What surprised me was not the example, but the vulnerability of it. In front of us was someone who had spent years developing influential theories about psychological networks and complex systems, openly admitting that he had been stressed about an event that was unfolding beautifully. There was something reassuring about seeing expertise coexist with ordinary human nervousness.

The discussion often revisited resilience: how quickly systems can return to equilibrium after disturbances occur. Systems, ecological and psychological alike, can absorb shocks until, at some critical point, recovery begins to slow. That slowing itself becomes a warning sign.
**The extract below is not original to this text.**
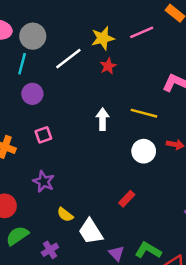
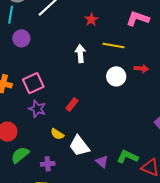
red star: (108, 66) -> (91, 20), moved
pink square: (43, 135) -> (33, 83), moved, size x1.5
red rectangle: (127, 199) -> (72, 104), moved
purple cross: (50, 250) -> (48, 164), turned 32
By the end, I left excited to learn more about the topics discussed in the talk. While theories illuminate reality, they risk tunnel vision: Models never fully capture the world, but can help us understand it. Humans are uniquely positioned to change the environment they inhabit. Financial predictions alter markets, and people meddle with their own biology.

I also left with a copy of The Edge Of Knowing, a nicely designed coffee mug, and a free lunch (really!).

Somewhere between the discussions of catastrophe theory, depression, ancient tree rings, Dali, and music, the talk became an argument not for a simple answer but for intellectual humility.

Or perhaps for paying attention to feedback loops.

Or perhaps for bringing more violins into academia.